Mohamed Habili
Il ne suffit pas d’entrer en guerre, il faudrait encore savoir comment et à quel moment en sortir, de façon à en paraître le vainqueur, d’autant plus si la victoire ne se décide pour aucun des deux camps. La guerre de 2014 entre le Hamas et Israël avait duré près de deux mois, et fait bien plus de morts et de blessés – pour la plupart bien sûr parmi les Palestiniens, autrement Israël ne serait pas rassuré sur son avenir – que celle qui est en cours, mais qui, il est vrai, n’a pas encore bouclé sa deuxième semaine. On pourrait penser au vu de cette différence en termes de bilan et de durée que celle d’aujourd’hui a encore de la marge devant elle, que n’étant qu’à ses débuts, elle a encore forcément du temps avant de devoir attribuer la victoire. Et l’on se tromperait, n’ayant pas suffisamment tenu compte du fait que les deux guerres n’interviennent pas dans un contexte qui lui serait resté le même. Un jour des affrontements actuels compte pour plusieurs de ceux de 2014. Cela tient à quelque chose qui ne doit rien aux Israéliens ni aux Palestiniens, mais en revanche tout aux évolutions politiques survenues aux Etats-Unis, la première puissance militaire au monde, sans l’aide inconditionnelle de laquelle Israël aurait soit déjà cessé d’exister soit en grand danger de disparaître.
De 2014 à aujourd’hui, les Etats-Unis ont connu une sorte de révolution, même si leur paysage politique semble être resté le même.
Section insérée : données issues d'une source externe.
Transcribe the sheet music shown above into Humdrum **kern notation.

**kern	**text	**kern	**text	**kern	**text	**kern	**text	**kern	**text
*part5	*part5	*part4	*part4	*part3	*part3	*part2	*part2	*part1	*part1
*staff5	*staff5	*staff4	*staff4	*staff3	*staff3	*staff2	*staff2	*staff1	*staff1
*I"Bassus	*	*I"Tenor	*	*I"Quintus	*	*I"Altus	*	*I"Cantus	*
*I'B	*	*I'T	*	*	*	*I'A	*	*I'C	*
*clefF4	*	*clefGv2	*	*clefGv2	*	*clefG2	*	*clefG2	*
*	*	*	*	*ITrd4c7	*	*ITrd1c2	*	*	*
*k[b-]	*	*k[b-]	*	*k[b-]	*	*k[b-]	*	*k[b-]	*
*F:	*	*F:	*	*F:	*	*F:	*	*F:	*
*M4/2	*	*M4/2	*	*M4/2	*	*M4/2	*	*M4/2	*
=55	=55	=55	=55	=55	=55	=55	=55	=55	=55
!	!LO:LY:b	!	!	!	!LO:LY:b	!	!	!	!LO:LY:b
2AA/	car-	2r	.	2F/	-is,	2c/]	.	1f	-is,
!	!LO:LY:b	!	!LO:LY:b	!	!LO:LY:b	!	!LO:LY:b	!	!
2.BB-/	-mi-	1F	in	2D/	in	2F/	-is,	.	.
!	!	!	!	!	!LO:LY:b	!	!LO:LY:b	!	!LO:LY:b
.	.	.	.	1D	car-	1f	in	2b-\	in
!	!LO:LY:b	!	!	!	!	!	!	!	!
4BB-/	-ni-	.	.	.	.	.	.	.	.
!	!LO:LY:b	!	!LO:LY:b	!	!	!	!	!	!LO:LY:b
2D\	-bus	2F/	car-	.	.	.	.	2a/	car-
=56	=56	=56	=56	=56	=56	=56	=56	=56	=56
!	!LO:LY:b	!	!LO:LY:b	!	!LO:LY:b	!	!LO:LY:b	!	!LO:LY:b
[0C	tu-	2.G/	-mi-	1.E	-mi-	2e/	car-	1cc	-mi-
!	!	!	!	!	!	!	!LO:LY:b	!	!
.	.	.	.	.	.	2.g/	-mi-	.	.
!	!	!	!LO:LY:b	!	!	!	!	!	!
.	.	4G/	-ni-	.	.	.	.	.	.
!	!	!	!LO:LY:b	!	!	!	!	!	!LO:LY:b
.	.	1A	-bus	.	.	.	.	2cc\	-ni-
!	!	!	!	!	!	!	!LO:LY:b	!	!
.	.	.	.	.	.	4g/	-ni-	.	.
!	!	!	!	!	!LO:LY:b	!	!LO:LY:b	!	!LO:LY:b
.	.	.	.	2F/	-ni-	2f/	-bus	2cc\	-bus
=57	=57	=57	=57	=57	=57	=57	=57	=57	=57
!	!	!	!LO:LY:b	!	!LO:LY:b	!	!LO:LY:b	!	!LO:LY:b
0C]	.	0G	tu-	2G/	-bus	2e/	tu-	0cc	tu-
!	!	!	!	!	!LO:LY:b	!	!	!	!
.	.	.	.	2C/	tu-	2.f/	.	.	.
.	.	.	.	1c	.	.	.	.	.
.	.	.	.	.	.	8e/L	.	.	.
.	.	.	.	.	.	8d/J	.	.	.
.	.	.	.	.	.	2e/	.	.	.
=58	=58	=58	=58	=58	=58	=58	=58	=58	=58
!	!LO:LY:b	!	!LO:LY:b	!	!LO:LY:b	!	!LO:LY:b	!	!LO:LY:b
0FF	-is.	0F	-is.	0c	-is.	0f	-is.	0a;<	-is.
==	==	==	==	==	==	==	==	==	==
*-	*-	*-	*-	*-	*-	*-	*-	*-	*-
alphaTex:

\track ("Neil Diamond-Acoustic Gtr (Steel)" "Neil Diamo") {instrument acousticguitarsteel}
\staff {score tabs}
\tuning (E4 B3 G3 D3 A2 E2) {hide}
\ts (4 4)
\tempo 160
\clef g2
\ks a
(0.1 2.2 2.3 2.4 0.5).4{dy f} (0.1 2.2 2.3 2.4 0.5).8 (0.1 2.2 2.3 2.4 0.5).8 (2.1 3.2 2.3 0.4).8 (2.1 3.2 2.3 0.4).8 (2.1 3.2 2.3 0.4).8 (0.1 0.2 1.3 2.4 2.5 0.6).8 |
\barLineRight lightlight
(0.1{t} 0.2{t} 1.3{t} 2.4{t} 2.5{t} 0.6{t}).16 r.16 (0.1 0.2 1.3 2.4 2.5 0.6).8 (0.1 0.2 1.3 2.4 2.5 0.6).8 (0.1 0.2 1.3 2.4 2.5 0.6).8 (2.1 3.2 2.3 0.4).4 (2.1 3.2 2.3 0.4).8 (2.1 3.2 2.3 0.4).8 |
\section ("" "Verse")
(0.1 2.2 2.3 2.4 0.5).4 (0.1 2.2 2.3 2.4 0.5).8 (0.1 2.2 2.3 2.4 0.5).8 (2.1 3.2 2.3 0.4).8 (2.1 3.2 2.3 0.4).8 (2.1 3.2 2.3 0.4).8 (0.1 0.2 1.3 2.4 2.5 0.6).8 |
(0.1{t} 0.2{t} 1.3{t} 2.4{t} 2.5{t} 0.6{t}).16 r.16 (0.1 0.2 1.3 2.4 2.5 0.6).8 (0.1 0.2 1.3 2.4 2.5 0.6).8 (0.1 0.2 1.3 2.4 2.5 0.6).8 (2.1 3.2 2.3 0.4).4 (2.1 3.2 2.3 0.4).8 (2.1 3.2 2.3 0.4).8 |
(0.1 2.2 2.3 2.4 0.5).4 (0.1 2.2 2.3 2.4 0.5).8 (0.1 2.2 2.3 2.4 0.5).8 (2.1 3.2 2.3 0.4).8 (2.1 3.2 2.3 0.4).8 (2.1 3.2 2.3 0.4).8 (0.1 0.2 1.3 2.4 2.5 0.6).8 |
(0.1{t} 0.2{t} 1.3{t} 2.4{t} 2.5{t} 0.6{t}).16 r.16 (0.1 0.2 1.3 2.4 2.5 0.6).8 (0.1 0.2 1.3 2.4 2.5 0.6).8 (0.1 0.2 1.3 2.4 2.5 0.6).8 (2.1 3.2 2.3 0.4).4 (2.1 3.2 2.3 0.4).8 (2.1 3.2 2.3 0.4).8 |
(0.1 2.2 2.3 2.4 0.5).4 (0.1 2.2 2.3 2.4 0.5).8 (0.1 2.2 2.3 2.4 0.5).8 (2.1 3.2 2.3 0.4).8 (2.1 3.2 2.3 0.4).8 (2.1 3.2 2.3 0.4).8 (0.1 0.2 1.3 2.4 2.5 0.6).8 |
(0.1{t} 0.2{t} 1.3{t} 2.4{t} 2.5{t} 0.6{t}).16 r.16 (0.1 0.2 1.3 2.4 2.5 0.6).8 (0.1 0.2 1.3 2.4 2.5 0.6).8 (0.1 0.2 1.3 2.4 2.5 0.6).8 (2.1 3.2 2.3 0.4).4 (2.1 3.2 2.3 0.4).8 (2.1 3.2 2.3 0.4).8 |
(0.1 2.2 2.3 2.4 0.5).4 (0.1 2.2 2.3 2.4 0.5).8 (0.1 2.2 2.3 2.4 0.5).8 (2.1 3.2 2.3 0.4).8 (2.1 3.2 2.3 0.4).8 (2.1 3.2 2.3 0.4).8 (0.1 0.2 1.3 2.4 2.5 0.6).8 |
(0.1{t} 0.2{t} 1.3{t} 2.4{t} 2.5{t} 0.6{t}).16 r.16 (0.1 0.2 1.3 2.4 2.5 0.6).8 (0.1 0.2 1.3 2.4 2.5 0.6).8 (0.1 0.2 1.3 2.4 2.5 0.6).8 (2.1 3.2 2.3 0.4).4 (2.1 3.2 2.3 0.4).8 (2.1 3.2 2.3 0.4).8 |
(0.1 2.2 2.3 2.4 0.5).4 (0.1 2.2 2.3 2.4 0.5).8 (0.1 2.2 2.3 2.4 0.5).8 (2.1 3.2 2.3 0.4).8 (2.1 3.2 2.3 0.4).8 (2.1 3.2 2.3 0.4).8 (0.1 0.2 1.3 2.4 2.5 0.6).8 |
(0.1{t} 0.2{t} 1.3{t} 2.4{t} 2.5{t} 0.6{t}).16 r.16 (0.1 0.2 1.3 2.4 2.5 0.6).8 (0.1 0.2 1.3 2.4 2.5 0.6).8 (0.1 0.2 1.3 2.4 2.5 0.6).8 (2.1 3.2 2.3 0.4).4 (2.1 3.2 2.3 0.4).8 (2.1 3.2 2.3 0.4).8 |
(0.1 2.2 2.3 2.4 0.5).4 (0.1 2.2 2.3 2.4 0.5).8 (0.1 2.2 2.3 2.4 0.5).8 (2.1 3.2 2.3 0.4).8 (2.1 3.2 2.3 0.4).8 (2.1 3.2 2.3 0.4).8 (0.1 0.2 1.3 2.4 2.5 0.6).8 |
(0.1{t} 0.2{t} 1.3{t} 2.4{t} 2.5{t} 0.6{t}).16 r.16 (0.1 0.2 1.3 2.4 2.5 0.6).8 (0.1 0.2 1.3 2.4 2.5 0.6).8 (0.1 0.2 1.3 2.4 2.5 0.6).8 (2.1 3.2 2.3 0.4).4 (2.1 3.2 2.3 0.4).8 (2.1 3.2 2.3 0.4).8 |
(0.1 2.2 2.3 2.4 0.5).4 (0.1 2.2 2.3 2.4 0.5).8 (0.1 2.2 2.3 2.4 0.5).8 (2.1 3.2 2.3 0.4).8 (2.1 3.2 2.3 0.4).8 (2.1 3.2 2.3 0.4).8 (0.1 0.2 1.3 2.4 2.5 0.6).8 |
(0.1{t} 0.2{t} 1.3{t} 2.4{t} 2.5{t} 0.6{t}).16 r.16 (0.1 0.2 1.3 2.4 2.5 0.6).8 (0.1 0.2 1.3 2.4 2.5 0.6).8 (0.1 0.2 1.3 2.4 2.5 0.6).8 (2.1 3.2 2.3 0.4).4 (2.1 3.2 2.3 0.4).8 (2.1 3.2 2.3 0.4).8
Il y a toujours en effet d’un côté les républicains et de l’autre les démocrates pour à la fois alterner au pouvoir et se le partager. Mais ce ne sont pas exactement les mêmes formations que par le passé. Elles ont changé, ou plus exactement elles se sont davantage polarisées, s’éloignant le plus possible l’une de l’autre sans devoir pour autant basculer dans la guerre civile. Le premier effet en est qu’au sein des démocrates les pro-palestiniens, et il en existe de toute origine, de descendance arabe et juive notamment, qui se sentent suffisamment forts pour interpeller le président Biden sur sa politique de soutien traditionnel à Israël, que celui-ci soit dans son droit ou dans son tort.
Cela n’était pas possible en 2014, alors même que le président de l’époque, Barack Obama, n’était pas dans les meilleurs termes avec le gouvernement israélien, qui lui par contre est toujours dirigé par le même Benyamin Netanyahou. Le grand changement, en vertu duquel les moins de deux semaines des affrontements actuels paraissent déjà démesurément longs, est donc américain. C’est le retour au pouvoir des démocrates, après la parenthèse Trump, mais de démocrates dans les rangs desquels le ton est donné par la gauche, chose qui ne leur est pas arrivée depuis des décennies.
Dans ce contexte, les camps en guerre se doutent bien qu’ils doivent remporter la victoire, ou seulement la revendiquer de façon plus ou moins crédible, dans les deux ou trois jours qui viennent, guère plus. Israël, lui en particulier, serait obligé de consentir à l’arrêt des hostilités sous la pression américaine sans avoir pour cela à crier victoire. On sait quel visage, quel goût, quelle incarnation, il veut qu’elle ait pour lui cette fois-ci. Par deux fois au cours de ces derniers jours l’homme qu’elle veut tant assassiner lui a échappé, et de peu à ce qu’il semble. C’est Mohammed Deif, le chef de la branche armée du Hamas, Izz al-Din al-Quassam, qu’elle a tant de fois raté qu’il est surnommé «le chat aux neuf vies». Israël serait capable d’annoncer unilatéralement un cessez-le-feu s’il pouvait venir à bout de lui. Et pour cause, sa victoire ne serait pas dans ce cas contestable.